Quando incominciò l’epopea di Mani pulite - sottolineiamo epopea perché per più di un anno l’opinione pubblica acclamava il lavoro dei giudici godendosi l’azione “purificatrice” contro politici e magnati corrotti - solo “il manifesto” e qualche altra voce isolata sollevava obiezioni sul metodo del pool: troppo sbrigativo con la carcerazione preventiva, troppo a maglie larghe la rete delle supposte complicità. Per il resto, era tutto un coro di “olé”. Il “verminaio” della corruzione - così veniva descritto - era talmente disgustoso che bisognava in ogni modo estirpare il male alla radice. Poi, all’alba del 1994, prima con prudenza e in seguito con sempre maggior vigore, è incominciata una revisione critica fino a invertire completamente il giudizio su Tangentopoli. La vulgata che si è diffusa è stata quella della “congiura dei giudici”. Magari qualche politico aveva messo le mani nella marmellata, ma la decapitazione della classe politica della Prima Repubblica era stata studiata a tavolino da quei giacobini del pool di Milano. E anche qui, chi aveva plaudito con entusiasmo all’azione dei giudici cambiava, come d’abitudine, casacca, adottando il politicamente corretto della congiura giudiziaria.
Perché ricordare tutto questo? Per il semplice motivo che ci troviamo di fronte a una situazione che ricorda molto da vicino il 1992. Ogni giorno c’è un'incriminazione e cade una testa. Ogni giorno emergono nuovi episodi e si allarga la voragine di malversazione e corruzione. Semmai c’è da segnalare che abbiamo realizzato una vera devolution del malaffare. Mentre nel 1992 erano le classi dirigenti nazionali, più qualche appendice periferica, a essere inquisite, ora sono gli amministratori locali a essere investiti. Anche in questi giorni, come allora, il consenso è universale e trasversale e, anche oggi come allora, il bersaglio grosso è costituito dal centrodestra (Penati e Lusi sono comunque dei solidi comprimari).

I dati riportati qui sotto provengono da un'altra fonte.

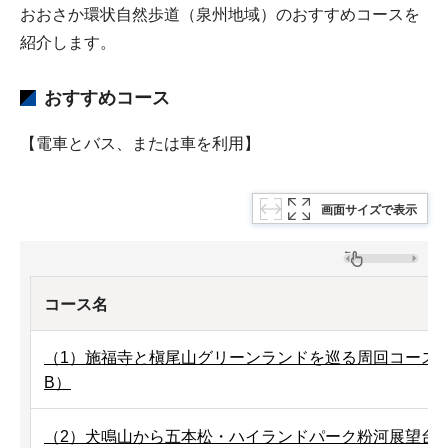
おおさか環状自然歩道（泉州地域）のおすすめコースを
紹介します。
おすすめコース
【電車とバス、または車を利用】
画面サイズで表示
コース名
（1）施福寺と槇尾山グリーンランドを巡る周回コース【和泉
B）
（2）犬鳴山から五本松・ハイランドパーク粉河展望台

Queste vicende rivelano però un assetto inedito: il mutato rapporto centro-periferia nei partiti. A livello locale, e soprattutto nelle amministrazioni regionali, gli eletti e, in subordine, i dirigenti locali si sono autonomizzati rispetto alla dirigenza nazionale. Gestiscono gli affari, politici e non, in piena autonomia: non sono i referenti locali di correnti o cordate, non devono riportare ai loro majores nazionali i benefit politici, in termini di estensione e fidelizzazione del network di relazioni, ed economici. Agiscono in prima persona, direttamente, e trattengono per loro stessi i vantaggi che ricavano dalla loro posizione politica. In questa autonomizzazione della corruttela e della malversazione gioca quindi un allentamento del rapporto (e anche del controllo) col vertice: sembra in atto uno scambio per cui, in loco, dirigenti e amministratori hanno mano libera purché portino voti. Non c’è più nemmeno la foglia di fico del “rubare per il partito”. La cultura dell’individualizzazione, spinta al parossismo in questi anni, ha diffuso un atteggiamento acquisitivo e particulare su ogni piano, e quindi anche nella sfera politica.
In sostanza, conquista di spazi di indipendenza delle élite locali, abbondanti risorse a disposizione, lontananza/disinteresse del centro e cultura acquisitiva-individualista sono tutti fattori che hanno “facilitato” l’estensione della corruzione e della malversazione. Tutti ora ne sono indignati. Per quanto?